The hook lives in harness/import_hook.py and is installed automatically when the IRRADIATE_MUTANTS_DIR environment variable is set (see harness/__init__.py).

Key commits: - 6fc1b0b — initial MutantFinder implementation and harness embedding - feb3de3 — wired into pipeline, removed PYTHONPATH shadowing of mutants_dir - ce2cb0f — fixed partial-mutation packages (hook merges original search locations for non-mutated submodules) - 3925781 — prescan optimization: walks mutants/ once at init to build a top-level prefix set for fast rejection

How it resolves imports

For from mylib.sub import func:

1. Python imports 'mylib'
   -> MutantFinder.find_spec('mylib', None)
   -> finds mutants/mylib/__init__.py -> loads trampolined __init__.py

2. Python imports 'mylib.sub'
   -> MutantFinder.find_spec('mylib.sub', ...)
   -> finds mutants/mylib/sub.py -> loads trampolined sub.py

3. Test calls func(1, 2)
   -> trampoline checks irradiate_harness.active_mutant
   -> dispatches to original or mutant variant

For stdlib/third-party imports (e.g. import json): the top-level name isn't in the prescan set, so find_spec returns None in a single dict lookup.

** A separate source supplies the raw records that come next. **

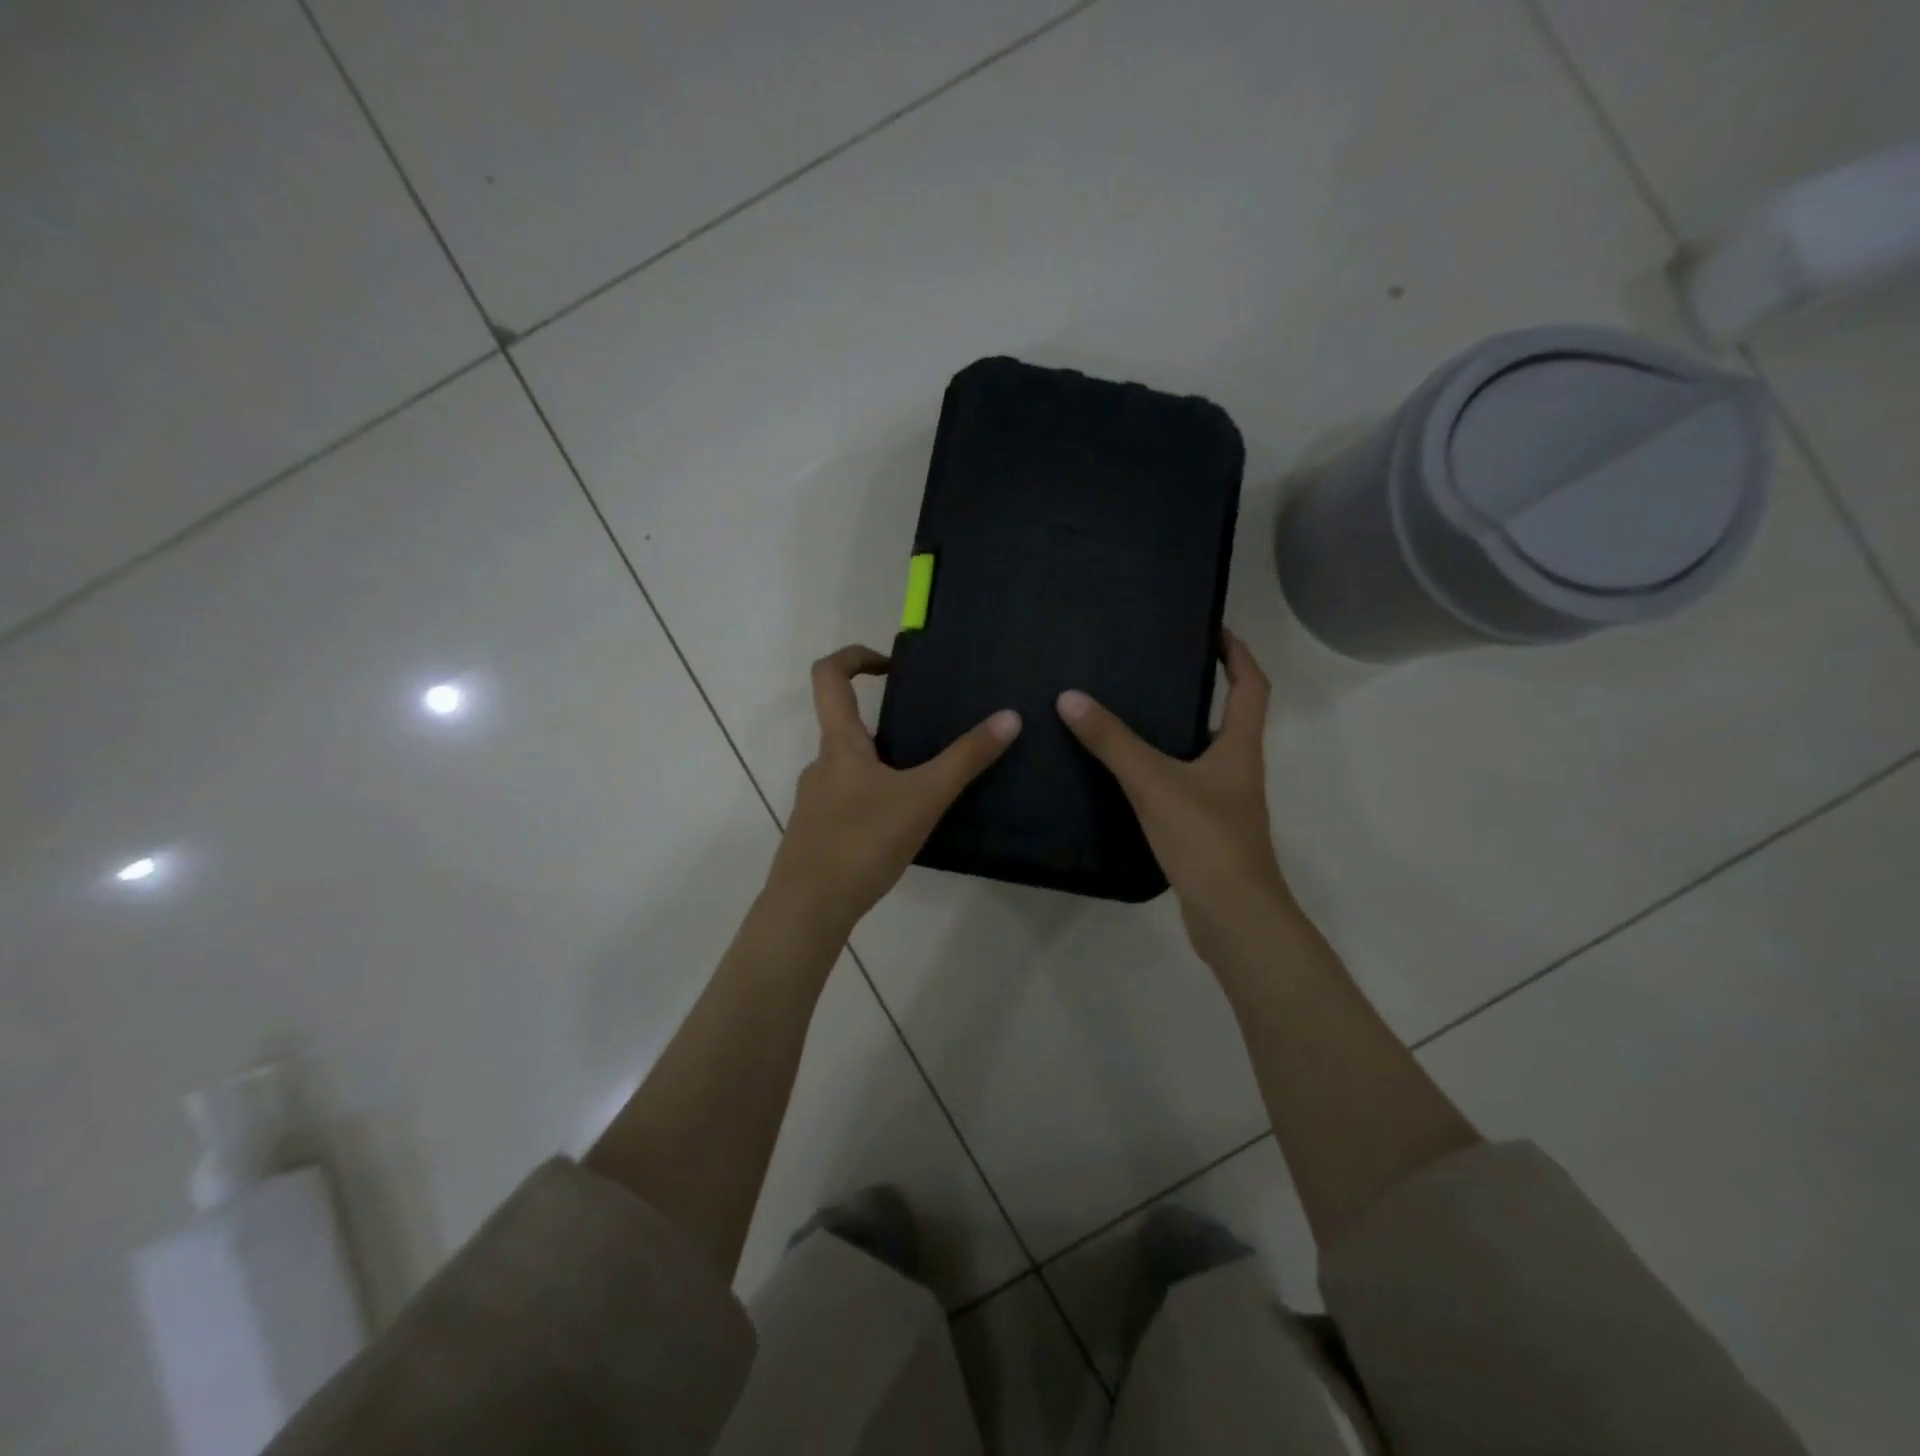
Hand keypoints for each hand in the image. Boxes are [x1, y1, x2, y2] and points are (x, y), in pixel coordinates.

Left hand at [765, 645, 1020, 938]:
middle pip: (846, 725)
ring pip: (851, 767)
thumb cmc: (862, 842)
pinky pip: (849, 801)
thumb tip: (1009, 717)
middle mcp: (821, 765)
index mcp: (839, 744)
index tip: (892, 666)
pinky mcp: (818, 833)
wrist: (808, 910)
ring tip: (925, 787)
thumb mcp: (924, 798)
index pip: (828, 676)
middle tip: (929, 736)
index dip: (856, 656)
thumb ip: (966, 759)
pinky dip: (875, 799)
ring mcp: (815, 801)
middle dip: (887, 724)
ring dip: (884, 766)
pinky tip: (902, 828)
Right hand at [1056, 629, 1292, 971]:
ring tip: (1132, 716)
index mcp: (1238, 748)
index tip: (1213, 629)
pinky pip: (1185, 787)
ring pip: (1202, 756)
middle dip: (1201, 690)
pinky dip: (1163, 772)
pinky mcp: (1207, 832)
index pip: (1251, 687)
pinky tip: (1128, 777)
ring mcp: (1225, 804)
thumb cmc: (1205, 838)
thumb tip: (1070, 698)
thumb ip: (1112, 741)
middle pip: (1227, 719)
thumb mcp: (1153, 782)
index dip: (1237, 654)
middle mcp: (1238, 770)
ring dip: (1177, 733)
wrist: (1232, 916)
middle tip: (1156, 670)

Python uses its default finder.

Separation from the trampoline

The hook and trampoline serve different purposes:

  • Hook (import time, once per module): ensures the trampolined version of the code is what gets loaded.
  • Trampoline (call time, every invocation): dispatches to the correct mutant variant based on active_mutant.

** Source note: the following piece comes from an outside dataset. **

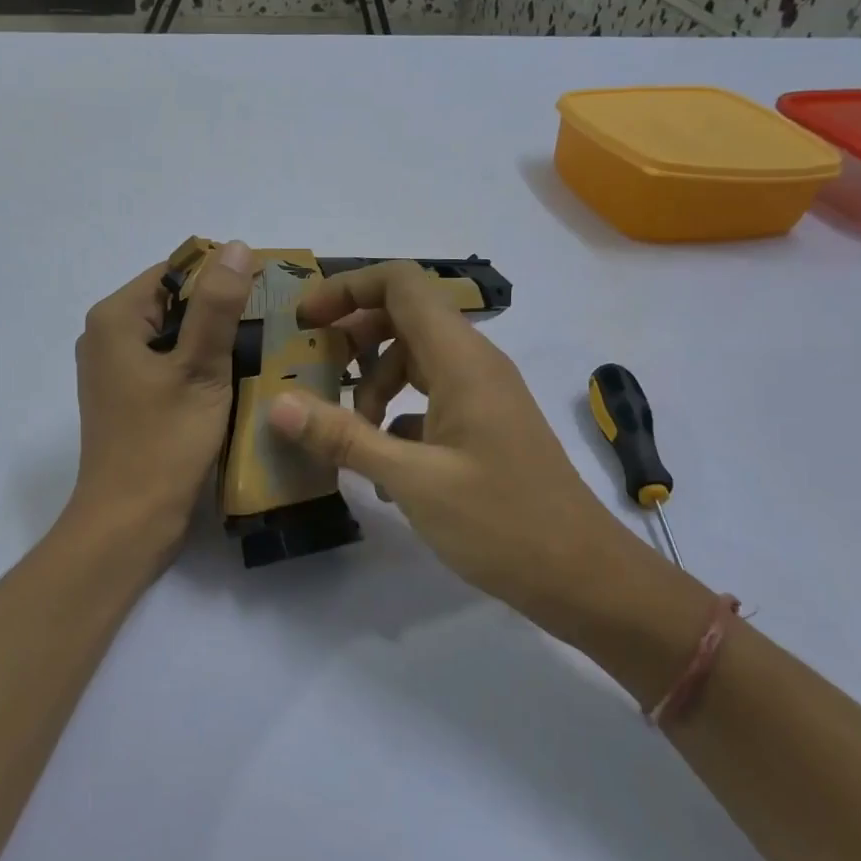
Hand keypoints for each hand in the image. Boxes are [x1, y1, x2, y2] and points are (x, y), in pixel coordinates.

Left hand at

After initial import, sys.modules caching means the hook is never called again for that module.

PYTHONPATH today

With the hook handling mutant resolution, PYTHONPATH is simplified to:

harness_dir : source_parent(s)

mutants_dir is no longer on PYTHONPATH — it's passed via IRRADIATE_MUTANTS_DIR and handled entirely by the hook. source_parent provides fallback for non-mutated modules. See build_pythonpath() in src/pipeline.rs.

Edge cases

  • C extensions (.so/.pyd): Can't be mutated. Hook won't find them in mutants/, returns None, Python loads normally.
  • Namespace packages (no __init__.py): The hook only intercepts when there's an actual file. Directories without __init__.py fall through to Python's default finder.
  • Editable installs: Hook is at position 0 of sys.meta_path, runs before editable-install finders. No conflict.
  • Relative imports: Python converts them to absolute imports before calling finders. Works without special handling.
  • Partial mutation: When only some submodules are mutated, the hook merges the original package's submodule_search_locations so non-mutated submodules resolve normally (ce2cb0f).

Design decisions

  1. Always-on, no escape hatch. The hook activates whenever IRRADIATE_MUTANTS_DIR is set. No opt-out flag.
  2. Prescan at init. Walking mutants/ once upfront avoids per-import filesystem checks and enables fast prefix rejection for the vast majority of imports (stdlib, third-party).
  3. Bytecode caching left to Python. mutants/ is regenerated each run (including __pycache__/), and importlib.invalidate_caches() is called after hook installation. Python's .pyc timestamp checking handles the rest.

Future: selective loading

Currently irradiate copies all source files to mutants/ (full mirror). With the hook in place, only mutated files need to be written — non-mutated modules would resolve via Python's default finder. This would reduce disk I/O during the generate phase.